Alas, Khachyase flashed above my head, A sharp knife plunged into my throat.

Who is fair, tell me.

For my life and death, I beg, let Hatakshuka avenge my blood.

There are versions of this song, but its main meaning is as follows. One day, in Hatokhshoqo's absence, Shuzhey forced Sozarikho to wrestle one of his peluans (heroic wrestlers). Among them was Sozarikho's maternal cousin, and it was agreed that he would not participate in the wrestling ring—the blood of a relative could not be spilled. Shuzhey failed to fulfill the agreement and sent Sozarikho's cousin against him, who began to accuse his opponent of cowardice. Sozarikho, unable to tolerate the insults, dealt with the unfortunate man. Shuzhey sent a second wrestler. During the duel, the second wrestler quietly drew a knife and plunged it into his opponent's throat. Hatokhshoqo, learning of this, vowed to avenge the blood of his favorite. He deceitfully appeared before Shuzhey, ostensibly seeking an ally, and even swore to it, before "chopping him down with a sabre." The Kabardians have a saying about Hatokhshoqo's oath-breaking: "Khetokhushchokue nape," which means "Hatokhshoqo's conscience."
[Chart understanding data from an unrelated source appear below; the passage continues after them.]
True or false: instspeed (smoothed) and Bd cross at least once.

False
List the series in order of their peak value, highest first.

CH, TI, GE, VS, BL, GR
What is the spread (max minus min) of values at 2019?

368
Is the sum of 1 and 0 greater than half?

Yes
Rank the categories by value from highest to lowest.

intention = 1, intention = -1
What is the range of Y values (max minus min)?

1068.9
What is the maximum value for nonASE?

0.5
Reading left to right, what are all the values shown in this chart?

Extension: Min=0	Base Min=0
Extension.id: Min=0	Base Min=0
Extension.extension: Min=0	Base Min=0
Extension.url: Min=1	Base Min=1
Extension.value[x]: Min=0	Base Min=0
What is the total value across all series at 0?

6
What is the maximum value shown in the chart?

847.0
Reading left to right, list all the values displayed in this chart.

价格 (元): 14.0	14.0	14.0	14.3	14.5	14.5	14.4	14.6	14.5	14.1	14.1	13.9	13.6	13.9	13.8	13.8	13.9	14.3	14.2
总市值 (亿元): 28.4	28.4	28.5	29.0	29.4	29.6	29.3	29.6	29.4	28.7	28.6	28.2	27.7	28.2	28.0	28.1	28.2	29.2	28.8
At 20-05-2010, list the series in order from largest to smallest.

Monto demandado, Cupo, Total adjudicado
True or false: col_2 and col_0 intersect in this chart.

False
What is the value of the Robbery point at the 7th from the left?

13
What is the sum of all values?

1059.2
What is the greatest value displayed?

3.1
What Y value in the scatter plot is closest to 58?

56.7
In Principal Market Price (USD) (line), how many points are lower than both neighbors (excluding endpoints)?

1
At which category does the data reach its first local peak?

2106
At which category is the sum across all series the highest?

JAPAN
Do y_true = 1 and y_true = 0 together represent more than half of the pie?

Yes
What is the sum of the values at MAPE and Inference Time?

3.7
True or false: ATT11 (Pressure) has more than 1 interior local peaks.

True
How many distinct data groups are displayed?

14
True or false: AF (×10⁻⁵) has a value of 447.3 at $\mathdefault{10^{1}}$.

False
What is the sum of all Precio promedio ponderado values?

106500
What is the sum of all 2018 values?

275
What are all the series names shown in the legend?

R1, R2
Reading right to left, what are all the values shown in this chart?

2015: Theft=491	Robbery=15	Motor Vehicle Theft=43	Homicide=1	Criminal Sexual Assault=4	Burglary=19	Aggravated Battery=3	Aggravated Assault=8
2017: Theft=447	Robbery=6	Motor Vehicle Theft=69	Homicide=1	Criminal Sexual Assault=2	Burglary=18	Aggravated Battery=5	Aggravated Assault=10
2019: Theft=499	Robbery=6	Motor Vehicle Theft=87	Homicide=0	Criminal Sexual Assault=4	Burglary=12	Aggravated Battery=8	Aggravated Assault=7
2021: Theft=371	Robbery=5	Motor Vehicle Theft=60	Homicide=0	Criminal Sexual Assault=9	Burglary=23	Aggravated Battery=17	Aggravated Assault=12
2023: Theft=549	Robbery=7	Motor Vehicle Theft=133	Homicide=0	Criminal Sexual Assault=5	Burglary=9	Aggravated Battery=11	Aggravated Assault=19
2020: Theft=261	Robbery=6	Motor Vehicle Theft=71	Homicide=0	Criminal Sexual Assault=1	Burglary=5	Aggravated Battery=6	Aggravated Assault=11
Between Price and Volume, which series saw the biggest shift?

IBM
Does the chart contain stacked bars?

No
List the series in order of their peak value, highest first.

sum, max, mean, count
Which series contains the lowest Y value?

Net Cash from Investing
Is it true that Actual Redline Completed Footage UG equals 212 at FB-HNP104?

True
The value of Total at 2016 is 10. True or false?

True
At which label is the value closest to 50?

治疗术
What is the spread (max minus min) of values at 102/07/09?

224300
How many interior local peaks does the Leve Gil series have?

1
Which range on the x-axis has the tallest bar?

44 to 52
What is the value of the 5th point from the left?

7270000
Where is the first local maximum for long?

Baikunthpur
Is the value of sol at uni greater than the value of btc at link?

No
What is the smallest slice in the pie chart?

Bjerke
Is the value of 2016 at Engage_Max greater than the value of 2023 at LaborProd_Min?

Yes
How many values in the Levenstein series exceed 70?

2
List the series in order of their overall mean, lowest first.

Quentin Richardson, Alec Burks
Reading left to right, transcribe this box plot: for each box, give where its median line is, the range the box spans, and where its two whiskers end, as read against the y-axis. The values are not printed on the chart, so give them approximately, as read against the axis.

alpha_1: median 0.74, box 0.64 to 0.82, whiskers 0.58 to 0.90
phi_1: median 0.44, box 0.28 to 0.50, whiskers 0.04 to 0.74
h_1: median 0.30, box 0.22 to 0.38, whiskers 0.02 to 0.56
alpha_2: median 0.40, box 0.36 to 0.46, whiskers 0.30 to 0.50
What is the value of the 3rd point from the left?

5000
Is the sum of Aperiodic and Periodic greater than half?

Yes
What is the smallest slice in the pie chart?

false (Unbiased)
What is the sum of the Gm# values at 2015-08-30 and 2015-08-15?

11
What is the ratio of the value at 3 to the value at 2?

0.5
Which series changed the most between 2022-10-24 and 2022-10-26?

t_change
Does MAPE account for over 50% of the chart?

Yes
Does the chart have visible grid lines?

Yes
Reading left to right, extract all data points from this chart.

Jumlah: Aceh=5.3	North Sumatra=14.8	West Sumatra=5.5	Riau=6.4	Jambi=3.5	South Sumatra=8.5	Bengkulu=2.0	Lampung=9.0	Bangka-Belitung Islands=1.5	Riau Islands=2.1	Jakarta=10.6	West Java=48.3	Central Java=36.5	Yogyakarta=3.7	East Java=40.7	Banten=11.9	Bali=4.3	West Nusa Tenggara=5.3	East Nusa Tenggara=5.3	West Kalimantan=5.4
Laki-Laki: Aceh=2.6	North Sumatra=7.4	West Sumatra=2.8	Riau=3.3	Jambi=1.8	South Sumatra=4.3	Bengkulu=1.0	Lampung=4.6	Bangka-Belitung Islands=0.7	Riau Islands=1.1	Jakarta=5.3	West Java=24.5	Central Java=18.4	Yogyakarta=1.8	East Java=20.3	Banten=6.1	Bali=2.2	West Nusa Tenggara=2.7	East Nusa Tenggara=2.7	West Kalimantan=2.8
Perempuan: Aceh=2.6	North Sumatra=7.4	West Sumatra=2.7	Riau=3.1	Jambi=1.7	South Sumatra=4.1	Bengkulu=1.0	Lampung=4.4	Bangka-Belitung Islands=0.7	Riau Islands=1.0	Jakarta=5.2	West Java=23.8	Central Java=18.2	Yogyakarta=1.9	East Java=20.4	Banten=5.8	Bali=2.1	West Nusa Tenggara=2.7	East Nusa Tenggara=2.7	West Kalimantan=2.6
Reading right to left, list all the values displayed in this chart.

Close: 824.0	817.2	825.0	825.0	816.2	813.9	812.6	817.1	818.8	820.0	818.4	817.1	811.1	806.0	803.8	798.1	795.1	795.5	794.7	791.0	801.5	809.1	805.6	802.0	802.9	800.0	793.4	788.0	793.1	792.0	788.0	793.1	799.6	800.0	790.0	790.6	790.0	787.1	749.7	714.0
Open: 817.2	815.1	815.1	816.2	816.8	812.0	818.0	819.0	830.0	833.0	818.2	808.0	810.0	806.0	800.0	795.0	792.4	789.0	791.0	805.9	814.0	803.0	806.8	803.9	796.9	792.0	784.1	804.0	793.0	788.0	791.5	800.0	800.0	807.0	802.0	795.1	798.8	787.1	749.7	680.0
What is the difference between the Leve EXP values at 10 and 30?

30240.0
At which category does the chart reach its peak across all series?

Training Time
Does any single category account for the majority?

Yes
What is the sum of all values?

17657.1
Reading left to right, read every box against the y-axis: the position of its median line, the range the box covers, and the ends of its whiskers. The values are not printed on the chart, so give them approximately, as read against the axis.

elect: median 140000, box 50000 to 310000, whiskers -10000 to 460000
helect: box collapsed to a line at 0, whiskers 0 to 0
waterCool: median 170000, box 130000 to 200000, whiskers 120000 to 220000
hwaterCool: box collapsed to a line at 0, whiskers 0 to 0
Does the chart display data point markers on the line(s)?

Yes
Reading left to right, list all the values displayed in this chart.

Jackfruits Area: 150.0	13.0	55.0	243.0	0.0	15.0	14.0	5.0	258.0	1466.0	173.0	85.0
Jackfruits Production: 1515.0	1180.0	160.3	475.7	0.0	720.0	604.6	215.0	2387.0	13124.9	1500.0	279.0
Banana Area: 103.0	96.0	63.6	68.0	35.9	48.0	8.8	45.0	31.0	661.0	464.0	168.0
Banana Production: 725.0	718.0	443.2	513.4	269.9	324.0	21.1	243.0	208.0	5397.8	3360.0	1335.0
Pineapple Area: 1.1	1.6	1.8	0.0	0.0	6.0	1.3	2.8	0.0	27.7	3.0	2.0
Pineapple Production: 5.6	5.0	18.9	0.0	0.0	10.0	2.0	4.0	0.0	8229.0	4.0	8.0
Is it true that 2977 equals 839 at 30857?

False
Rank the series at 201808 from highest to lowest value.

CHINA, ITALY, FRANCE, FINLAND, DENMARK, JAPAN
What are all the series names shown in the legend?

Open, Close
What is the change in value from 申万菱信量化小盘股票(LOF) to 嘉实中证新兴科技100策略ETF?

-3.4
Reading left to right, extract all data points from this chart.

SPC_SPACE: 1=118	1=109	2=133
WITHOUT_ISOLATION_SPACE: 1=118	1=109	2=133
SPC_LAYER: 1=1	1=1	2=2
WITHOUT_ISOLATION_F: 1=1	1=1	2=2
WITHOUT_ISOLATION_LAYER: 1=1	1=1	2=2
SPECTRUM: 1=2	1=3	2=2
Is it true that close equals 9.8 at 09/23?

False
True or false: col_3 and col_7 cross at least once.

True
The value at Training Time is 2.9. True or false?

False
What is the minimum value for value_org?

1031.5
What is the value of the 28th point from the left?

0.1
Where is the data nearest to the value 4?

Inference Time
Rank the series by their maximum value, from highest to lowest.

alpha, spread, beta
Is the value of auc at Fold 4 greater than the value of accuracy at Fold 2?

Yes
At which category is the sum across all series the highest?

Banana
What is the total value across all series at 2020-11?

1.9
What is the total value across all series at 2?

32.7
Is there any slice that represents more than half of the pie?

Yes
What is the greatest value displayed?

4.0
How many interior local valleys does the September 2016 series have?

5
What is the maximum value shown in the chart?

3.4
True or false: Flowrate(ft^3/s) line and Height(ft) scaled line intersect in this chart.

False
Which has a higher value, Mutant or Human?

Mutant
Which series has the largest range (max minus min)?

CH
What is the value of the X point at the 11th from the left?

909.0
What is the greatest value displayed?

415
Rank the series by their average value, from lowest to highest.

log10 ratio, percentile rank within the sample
In the spring of 1653, Khatakshuk's sister, the wife of the Crimean Khan, came to Kabardia “to the cry of her brother Islam-murza” accompanied by Aga Aley and 20 Crimean Tatars. The few Kabardian owners gave the Crimean prince good horses, sabres, and armored hats from themselves, but not as tribute. Hatokhshoqo Qazy remained the Grand Prince of Kabardia until his death in 1672.